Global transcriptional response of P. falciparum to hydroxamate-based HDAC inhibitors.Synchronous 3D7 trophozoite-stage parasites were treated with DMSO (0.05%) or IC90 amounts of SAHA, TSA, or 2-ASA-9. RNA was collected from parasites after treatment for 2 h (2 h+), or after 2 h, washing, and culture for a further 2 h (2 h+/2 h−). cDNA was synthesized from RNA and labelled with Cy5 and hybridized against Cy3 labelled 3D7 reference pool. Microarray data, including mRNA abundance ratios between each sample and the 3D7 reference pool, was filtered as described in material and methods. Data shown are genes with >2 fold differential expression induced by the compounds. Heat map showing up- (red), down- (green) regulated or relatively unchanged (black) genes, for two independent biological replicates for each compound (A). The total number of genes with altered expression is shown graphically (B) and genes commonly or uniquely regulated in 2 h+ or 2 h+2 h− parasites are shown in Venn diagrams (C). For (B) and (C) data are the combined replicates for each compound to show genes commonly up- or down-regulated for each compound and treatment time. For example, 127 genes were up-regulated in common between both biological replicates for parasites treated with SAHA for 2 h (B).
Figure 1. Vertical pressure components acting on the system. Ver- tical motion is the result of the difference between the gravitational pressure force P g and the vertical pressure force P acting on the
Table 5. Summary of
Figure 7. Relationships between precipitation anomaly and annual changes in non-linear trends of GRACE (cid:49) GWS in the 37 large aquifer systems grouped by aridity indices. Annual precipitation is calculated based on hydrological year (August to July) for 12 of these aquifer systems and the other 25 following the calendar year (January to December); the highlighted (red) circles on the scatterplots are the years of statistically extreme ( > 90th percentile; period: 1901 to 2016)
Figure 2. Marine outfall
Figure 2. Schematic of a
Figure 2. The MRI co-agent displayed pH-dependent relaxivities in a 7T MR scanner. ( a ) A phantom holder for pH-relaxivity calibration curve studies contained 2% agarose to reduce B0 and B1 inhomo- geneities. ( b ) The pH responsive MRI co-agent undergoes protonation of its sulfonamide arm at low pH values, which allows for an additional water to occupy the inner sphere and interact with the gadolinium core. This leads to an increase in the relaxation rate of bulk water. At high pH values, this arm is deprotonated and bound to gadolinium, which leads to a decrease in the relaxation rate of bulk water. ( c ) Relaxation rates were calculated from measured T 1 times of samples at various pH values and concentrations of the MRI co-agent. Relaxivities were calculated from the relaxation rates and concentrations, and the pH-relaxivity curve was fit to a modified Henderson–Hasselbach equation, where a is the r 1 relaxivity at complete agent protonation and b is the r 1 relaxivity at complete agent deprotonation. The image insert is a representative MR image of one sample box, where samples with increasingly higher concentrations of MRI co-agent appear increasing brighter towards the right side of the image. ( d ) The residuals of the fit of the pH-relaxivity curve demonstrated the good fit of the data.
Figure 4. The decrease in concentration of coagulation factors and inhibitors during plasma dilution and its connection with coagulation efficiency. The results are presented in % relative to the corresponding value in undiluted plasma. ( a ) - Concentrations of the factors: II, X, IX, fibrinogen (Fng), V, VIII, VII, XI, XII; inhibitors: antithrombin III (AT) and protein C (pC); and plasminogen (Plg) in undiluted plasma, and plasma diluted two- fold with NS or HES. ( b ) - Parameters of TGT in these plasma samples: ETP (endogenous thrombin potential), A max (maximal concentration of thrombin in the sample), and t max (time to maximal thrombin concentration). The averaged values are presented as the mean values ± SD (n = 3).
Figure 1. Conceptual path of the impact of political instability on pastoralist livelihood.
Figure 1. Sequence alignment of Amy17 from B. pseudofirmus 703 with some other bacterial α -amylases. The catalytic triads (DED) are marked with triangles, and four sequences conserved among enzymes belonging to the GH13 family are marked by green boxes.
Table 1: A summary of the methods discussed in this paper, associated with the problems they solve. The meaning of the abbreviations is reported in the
§
**WHAT TO DO:** Return, word for word, the lines of the data above from the line with "Figure 1. Conceptual" through the line with "Figure 1. Sequence", inclusive.

**EXPECTED ANSWER:**
Figure 1. Conceptual path of the impact of political instability on pastoralist livelihood.
Figure 1. Sequence alignment of Amy17 from B. pseudofirmus 703 with some other bacterial α -amylases. The catalytic triads (DED) are marked with triangles, and four sequences conserved among enzymes belonging to the GH13 family are marked by green boxes.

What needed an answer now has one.